The war between Elon Musk and Sam Altman is increasing in intensity. The owner of Tesla filed a lawsuit last night against OpenAI, the company responsible for ChatGPT, its CEO Sam Altman, and other high-ranking officials of the organization, such as Greg Brockman (President of OpenAI), for abandoning the original mission of the company he co-founded: to contribute selflessly and non-profitably to the development of artificial intelligence (AI). Musk believes this is completely impossible given OpenAI's agreement with Microsoft, the world's largest company by market capitalization, which has invested $13 billion in its partner.
Musk's lawyers claim that since partnering with OpenAI, Microsoft has changed its goal and focused on making money, which is contrary to its founding agreement. “OpenAI, Inc. has become a de facto closed-source subsidiary of the largest technology company in the world: Microsoft,” says the lawsuit filed in San Francisco. “Under his new board, he is not only developing an AGI, but also refining it [IA general, la que pueda igualar o superar las capacidades humanas] to maximize Microsoft’s profits and not for the benefit of humanity.”
Musk's legal team also cites as an example that the company subjected the design and development of GPT-4, the most advanced model to date to the market, to “absolute secrecy.” And he adds a quote from Microsoft CEO Satya Nadella from November last year: It wouldn't matter “if OpenAI disappeared tomorrow.” (…) We have its skills, its people, its computers, its data. We have everything”.
Elon Musk was one of the founders of OpenAI, which was founded in 2015 as a non-profit organization that aimed to contribute to the scientific development of AI. The owner of Tesla, SpaceX or X (the old Twitter) donated $50 million of his personal wealth to make the launch possible.
Unofficially, OpenAI was an attempt by Musk and other Silicon Valley heavyweights such as Peter Thiel, one of the first Facebook investors and founder of Palantir, to counter Google's dominance in the development of this technology at the time. One of the necessary triggers for the emergence of OpenAI, whose name was Musk's brainchild, was Google's purchase in 2014 of DeepMind, one of the world's leading laboratories for deep learning, the most powerful AI technique. “Musk was deeply concerned about this. “He believed (and continues to believe) that artificial intelligence in the hands of a private, for-profit company like Google poses a danger to humanity,” the text of the lawsuit says.
It was Musk himself who put Altman in charge of OpenAI. However, that relationship was severed a few years later: he left the organization in 2018, which he admitted was one of the biggest mistakes of his career. Outside of OpenAI, he already wrote a letter calling for a six-month moratorium on AI research and, in the meantime, developed his own project xAI, with which he presented Grok, his alternative to ChatGPT, at the end of last year.

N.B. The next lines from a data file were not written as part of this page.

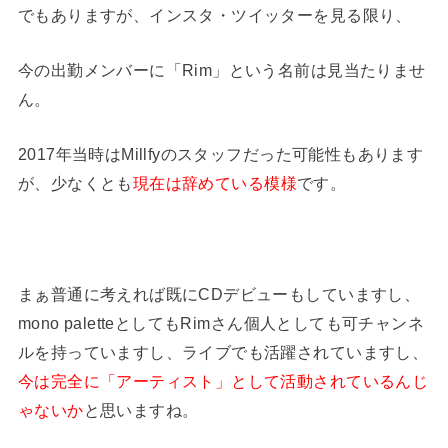
でもありますが、インスタ・ツイッターを見る限り、
今の出勤メンバーに「Rim」という名前は見当たりませ
ん。
2017年当時はMillfyのスタッフだった可能性もあります
が、少なくとも
現在は辞めている模様
です。
まぁ普通に考えれば既にCDデビューもしていますし、
mono paletteとしてもRimさん個人としても可チャンネ
ルを持っていますし、ライブでも活躍されていますし、
今は完全に「アーティスト」として活動されているんじ
ゃないか
と思いますね。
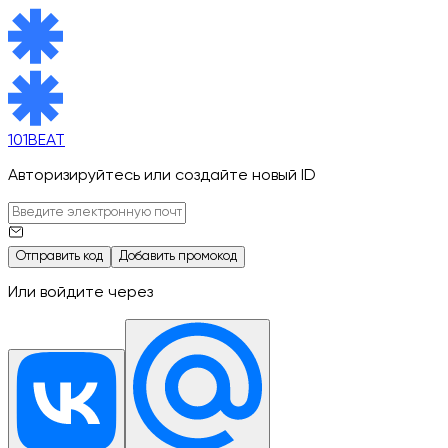
101BEAT
Авторизируйтесь или создайте новый ID
Отправить код
Добавить промокод
Или войдите через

Altman, for his part, has become the visible leader of the generative AI revolution, driven largely by his company. The managing director was suddenly fired by the OpenAI shareholders meeting last year. However, under pressure from the workforce, who even threatened to move en masse to Microsoft, he was rehired in less than a week.
ChatGPT is one of the most successful applications in history. Launched in November 2022, it reached 100 million users in two months, an unprecedented record, and today it has around 200 million users. Its emergence sparked a race in the technology sector to lead so-called generative AI. Microsoft soon partnered with OpenAI itself, an alliance still under review by U.S. and EU competition regulators, while Google reorganized itself internally to accelerate the adoption of AI-based tools.